The CDC also released new data this month showing an increase in HPV-associated cancers between 2008 and 2012 compared with the previous five-year period. HPV or human papillomavirus is an extremely common sexually transmitted infection. In fact, HPV is so common that the CDC believes most sexually active adults will get it at some point in their lives. Many cases of HPV clear spontaneously with no medical intervention, but certain types of the virus cause cancer of the cervix, vulva, penis, anus, mouth, and neck.

The CDC’s new data suggests that an average of 38,793 HPV-associated cancers were diagnosed each year between 2008 and 2012. This is a 17 percent increase from about 33,000 each year between 2004 and 2008. This is a particularly unfortunate trend given that the newest available vaccine—Gardasil 9—can prevent the types of HPV most often linked to cancer. In fact, researchers estimated that the majority of cancers found in the recent data (about 28,000 each year) were caused by types of the virus that could be prevented by the vaccine.

Unfortunately, as Rewire has reported, the vaccine is often mired in controversy and far fewer young people have received it than get most other recommended vaccines. In 2014, only 40 percent of girls and 22 percent of boys ages 13 to 17 had received all three recommended doses of the vaccine. In comparison, nearly 80 percent of young people in this age group had received the vaccine that protects against meningitis.

In response to the newest data, Dr. Electra Paskett, co-director of the Cancer Control Research Program at the Ohio State University Comprehensive Cancer Center, told HealthDay:

In order to increase HPV vaccination rates, we must change the perception of the HPV vaccine from something that prevents a sexually transmitted disease to a vaccine that prevents cancer. Every parent should ask the question: If there was a vaccine I could give my child that would prevent them from developing six different cancers, would I give it to them?
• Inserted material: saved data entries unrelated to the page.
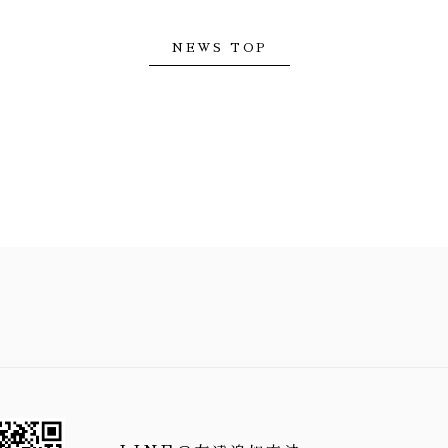
NEWS TOP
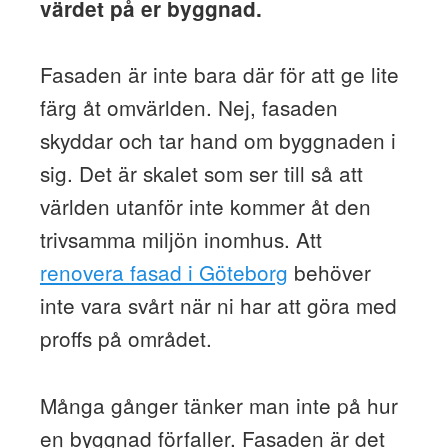
värdet på er byggnad.
Fasaden är inte bara där för att ge lite
färg åt omvärlden. Nej, fasaden
skyddar och tar hand om byggnaden i
sig. Det är skalet som ser till så att
världen utanför inte kommer åt den
trivsamma miljön inomhus. Att
renovera fasad i Göteborg
behöver
inte vara svårt när ni har att göra med
proffs på området.
Många gånger tänker man inte på hur
en byggnad förfaller. Fasaden är det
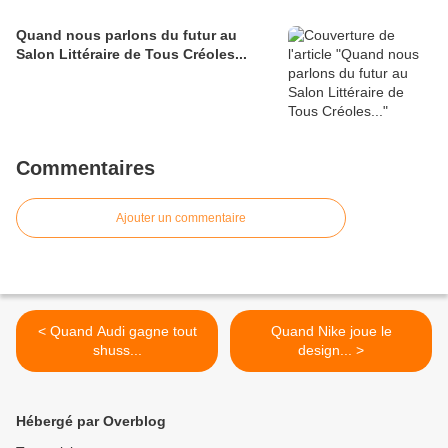
Quand nous parlons du futur au
Salon Littéraire de Tous Créoles...
Commentaires
Ajouter un commentaire
< Quand Audi gagne tout
Quand Nike joue le
shuss...
design... >
Hébergé par Overblog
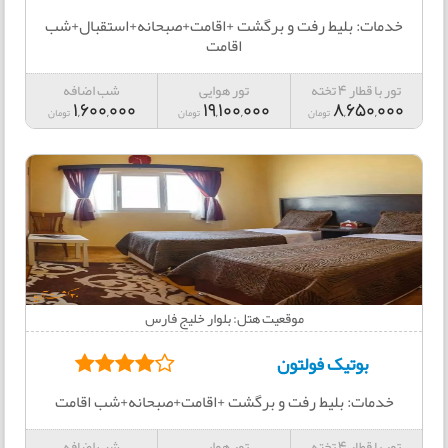
خدمات: بلیط رفت و برگشت +اقامت+صبحانه+استقبال+شب
اقامت
تور با قطار 4 تخته
تور هوایی
شب اضافه
1,600,000
19,100,000
8,650,000
تومان
تومان
تومان
موقعیت هتل: بلوار خلیج فارس
بوتیک فولتون
خدمات: بلیط رفت و برگشت +اقامت+صبحانه+شب اقامت
تور با قطار 4 تخته
تور هوایی
شب اضافه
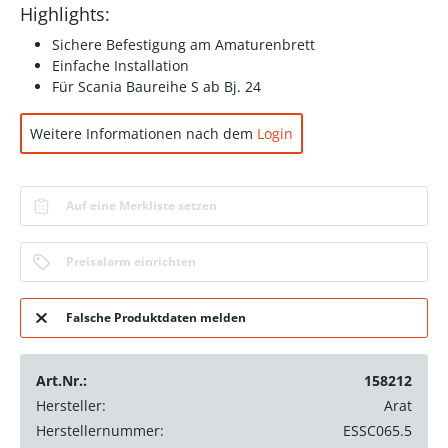
Highlights:
Sichere Befestigung am Amaturenbrett
Einfache Installation
Für Scania Baureihe S ab Bj. 24
Weitere Informationen nach dem
Login
Auf eine Merkliste setzen
Preisalarm einrichten
Falsche Produktdaten melden
Art.Nr.:
158212
Hersteller:
Arat
Herstellernummer:
ESSC065.5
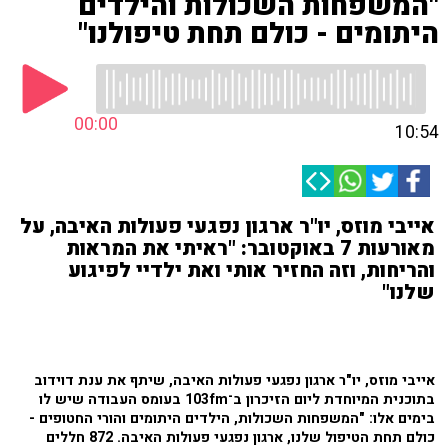
"המשפחות השכולות והילדים
היתומים - כולם תחת טיפולנו"
00:00
10:54
אייבי מוזס, יו"ר ארגון נפגעי פעולות האיבה, על
מאורעות 7 באוקטובר: "ראיתי את המראות
והריחות, וזה החזיר אותי ואת ילדיי לפיגוע
שלנו"
אייבי מוזס, יו"ר ארגון נפגעי פעולות האיבה, שיתף את ענת דוידוב
בתוכנית המיוחדת ליום הזיכרון ב־103fm בעומס העבודה שיש לו
בימים אלו: "המשפחות השכולות, הילדים היתומים והורי החטופים -
כולם תחת הטיפול שלנו, ארגון נפגעי פעולות האיבה. 872 חללים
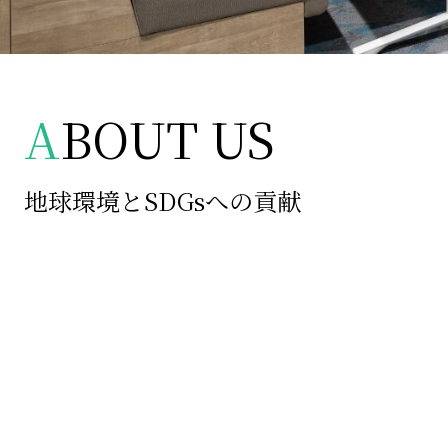
A
BOUT US
地球環境とSDGsへの貢献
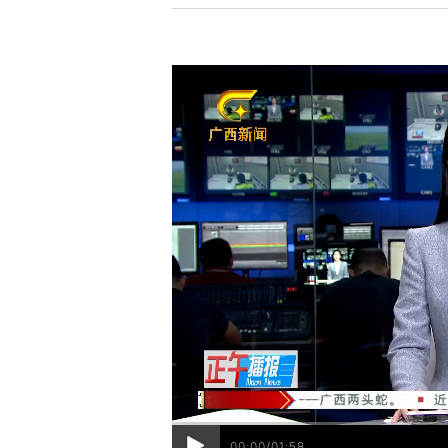
00:00/01:58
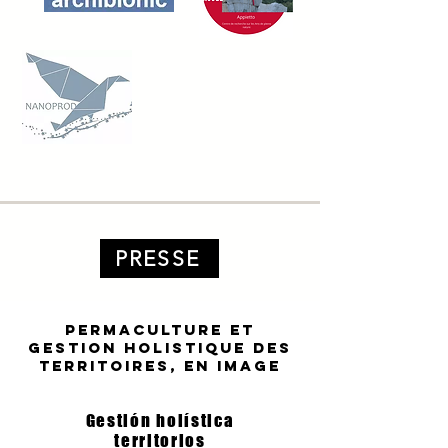
PRESSE
PERMACULTURE ET
GESTION HOLISTIQUE DES
TERRITOIRES, EN IMAGE
Gestión holística
territorios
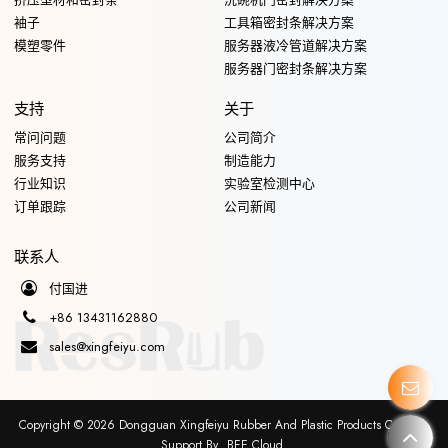
袖子
工具箱密封条解决方案
模塑零件
服务器液冷管道解决方案
服务器门密封条解决方案
支持
关于
常问问题
公司简介
服务支持
制造能力
行业知识
实验室检测中心
订单跟踪
公司新闻
联系人
付国进
+86 13431162880
sales@xingfeiyu.com
Copyright © 2026
Dongguan Xingfeiyu Rubber And Plastic Products Co., Ltd.
Support By
BEE Cloud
The answer would be a resounding yes—and we would have a dramatic decrease in HPV-related cancers across the globe.

Making Inroads Toward a Chlamydia Vaccine

An article published in the journal Vaccine shows that researchers have made progress with a new vaccine to prevent chlamydia. According to lead researcher David Bulir of the M. G. DeGroote Institute for Infectious Disease Research at Canada’s McMaster University, efforts to create a vaccine have been underway for decades, but this is the first formulation to show success.

In 2014, there were 1.4 million reported cases of chlamydia in the United States. While this bacterial infection can be easily treated with antibiotics, it often goes undiagnosed because many people show no symptoms. Untreated chlamydia can lead to pelvic inflammatory disease, which can leave scar tissue in the fallopian tubes or uterus and ultimately result in infertility.
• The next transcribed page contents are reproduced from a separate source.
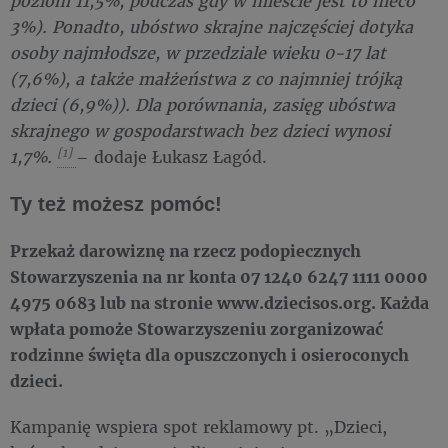
poziom 11,5%, podczas gdy w mieście jest to nieco
3%). Ponadto, ubóstwo skrajne najczęściej dotyka
osoby najmłodsze, w przedziale wieku 0-17 lat
(7,6%), a także małżeństwa z co najmniej trójką
dzieci (6,9%)). Dla porównania, zasięg ubóstwa
skrajnego w gospodarstwach bez dzieci wynosi
[1]
1,7%.
– dodaje Łukasz Łagód.
Ty też możesz pomóc!
Przekaż darowiznę na rzecz podopiecznych
Stowarzyszenia na nr konta 07 1240 6247 1111 0000
4975 0683 lub na stronie www.dziecisos.org. Każda
wpłata pomoże Stowarzyszeniu zorganizować
rodzinne święta dla opuszczonych i osieroconych
dzieci.
Kampanię wspiera spot reklamowy pt. „Dzieci,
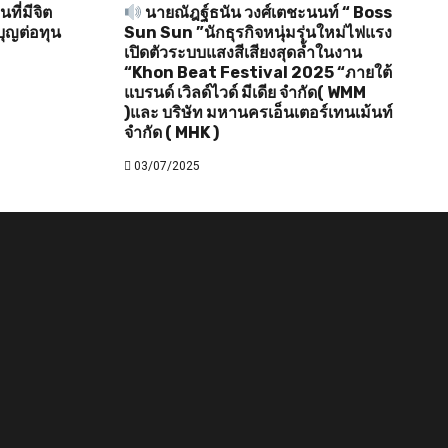
ี่มีจิต
นายณัฎฐ์ธนัน วงศ์เตชะนนท์ “ Boss
ุญต่อทุน
Sun Sun ”นักธุรกิจหนุ่มรุ่นใหม่ไฟแรง
เปิดตัวระบบแสงสีเสียงสุดล้ำในงาน
“Khon Beat Festival 2025 “ภายใต้
แบรนด์ เวิลด์ไวด์ มีเดีย จำกัด( WMM
)และ บริษัท มหานครเอ็นเตอร์เทนเม้นท์
จำกัด ( MHK )
03/07/2025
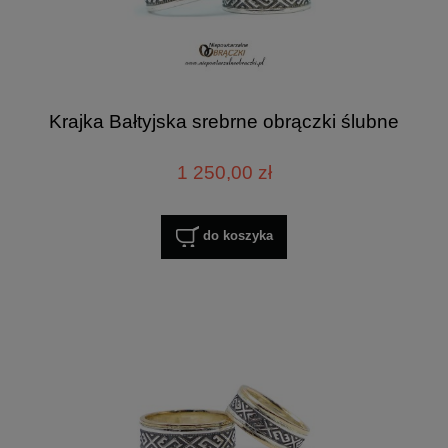
Krajka Bałtyjska srebrne obrączki ślubne
1 250,00 zł
do koszyka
The experimental vaccine was created by Canadian researchers who used pieces of the bacteria that causes chlamydia to form an antigen they called BD584. The hope was that the antigen could prompt the body’s immune system to fight the chlamydia bacteria if exposed to it.

Researchers gave BD584 to mice using a nasal spray, and then exposed them to chlamydia. The results were very promising. The mice who received the spray cleared the infection faster than the mice who did not. Moreover, the mice given the nasal spray were less likely to show symptoms of infection, such as bacterial shedding from the vagina or fluid blockages of the fallopian tubes.

There are many steps to go before this vaccine could become available. The researchers need to test it on other strains of the bacteria and in other animals before testing it in humans. And, of course, experience with the HPV vaccine shows that there’s work to be done to make sure people get vaccines that prevent STIs even after they’re invented. Nonetheless, a vaccine to prevent chlamydia would be a great victory in our ongoing fight against STIs and their health consequences, and we here at This Week in Sex are happy to end on a bit of a positive note.